Collaborative effort

1 May, 2007 By: Don Dale Landscape Management


When you put a creative contractor together with an equally adventuresome client, unexpected things can happen. Sometimes you have to trust your ingenuity, tap into your client's enthusiasm and let 'er rip, says contractor Mike Bulone.

Maybe this is one of those "don't try this at home,"projects, but Bulone, owner of Bulone Brothers Landscaping, Aurora, OH, made it happen. He "teamed" with a client to create what an incredible backyard waterscape project. In other words, Bulone and the client agreed to pretty much scrap the original blueprints and the original contract — and "wing it" in the midst of a very complex job.

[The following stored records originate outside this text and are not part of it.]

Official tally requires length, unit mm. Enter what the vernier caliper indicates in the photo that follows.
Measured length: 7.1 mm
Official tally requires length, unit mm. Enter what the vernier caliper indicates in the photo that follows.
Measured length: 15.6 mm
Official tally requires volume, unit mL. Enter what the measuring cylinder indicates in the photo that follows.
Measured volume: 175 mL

Not a good idea? Recipe for disaster?

Grade changes challenged Bulone's crew in building the patio and water features.
Grade changes challenged Bulone's crew in building the patio and water features.

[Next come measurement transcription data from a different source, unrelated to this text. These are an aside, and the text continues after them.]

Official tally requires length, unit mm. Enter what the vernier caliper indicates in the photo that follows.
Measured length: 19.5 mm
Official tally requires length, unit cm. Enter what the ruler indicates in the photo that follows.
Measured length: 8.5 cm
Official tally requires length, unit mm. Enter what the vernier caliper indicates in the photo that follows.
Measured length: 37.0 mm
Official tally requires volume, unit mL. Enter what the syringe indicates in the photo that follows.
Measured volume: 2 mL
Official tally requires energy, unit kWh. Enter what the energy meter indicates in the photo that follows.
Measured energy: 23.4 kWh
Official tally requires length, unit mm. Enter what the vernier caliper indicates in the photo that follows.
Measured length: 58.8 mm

From time to time, given the right circumstances, why not throw caution to the wind and test yourself, asks Bulone? He started his design/build company in 1992, and since he's experienced in creating water features and loves the ingenuity they require, he was confident his company and the client could pull it off — he just didn't know how.

The customers found Bulone through a local pond and garden tour after admiring the water feature he saw at the contractor's house. That led to some work, such as renovating an existing pond in the client's front yard. But the big job was to be a water feature in the backyard.

Leaving the known behind

That job ultimately encompassed the entire backyard and took up about five months of Bulone's time over a period of almost a year. Taking the client's original ideas, Bulone came up with some of his own. This led to a collaborative effort that was so creative that it necessitated leaving the original design and working from day to day on elements that client and contractor collaborated on.

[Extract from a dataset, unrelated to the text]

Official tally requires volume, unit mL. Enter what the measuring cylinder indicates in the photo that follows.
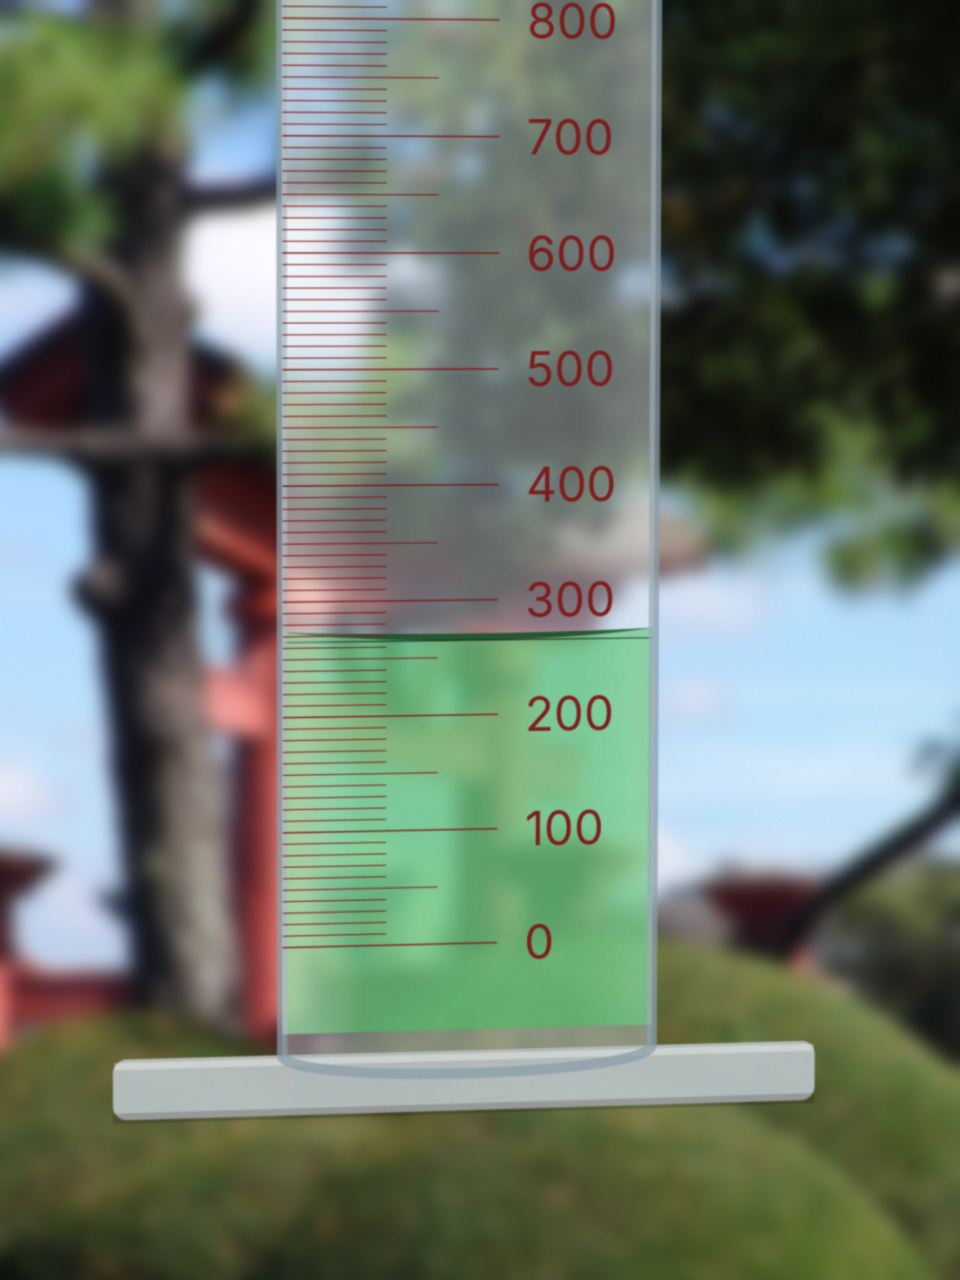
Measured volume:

Bulone took care in selecting the boulders and "character stones" that would grace the flowing stream and 4-ft.-tall waterfall. Everything is viewable from the client's house
Bulone took care in selecting the boulders and "character stones" that would grace the flowing stream and 4-ft.-tall waterfall. Everything is viewable from the client's house

"There was a lot of creativity there. It was above and beyond the normal," Bulone says. He loved the process, and the client got into the spirit of the project.

By the end of the job, the back yard held a stream, a bridge, an extensive patio, a lot of new vegetation and a waterfall as well as several small water grade changes ending in a pondless reservoir. It was a water feature that grew, in phases, into an entire landscape.

The job began in the fall of 2005 with the grading of the odd, triangular backyard. The first part of the work was a walkway and multi-tiered patio. Next came a 6-ft.-long footbridge, which Bulone conceived as being stone. It ended up being built in three phases in concrete, and then his crew put a stone veneer on it. The bridge was based on the client's concept of a Thomas Kinkade painting that had a bridge in it.

The 6-ft.-long concrete bridge was built in phases and is a focal point of the landscape.
The 6-ft.-long concrete bridge was built in phases and is a focal point of the landscape.

"Then we started carving out our stream bed," Bulone says. It ran under the bridge, dropping three levels, and ended in a huge hole filled with gravel. That was the pondless water holding tank, the size calculated after figuring grade requirements and the fact that the recirculating system would require 17,000 gallons of water per hour.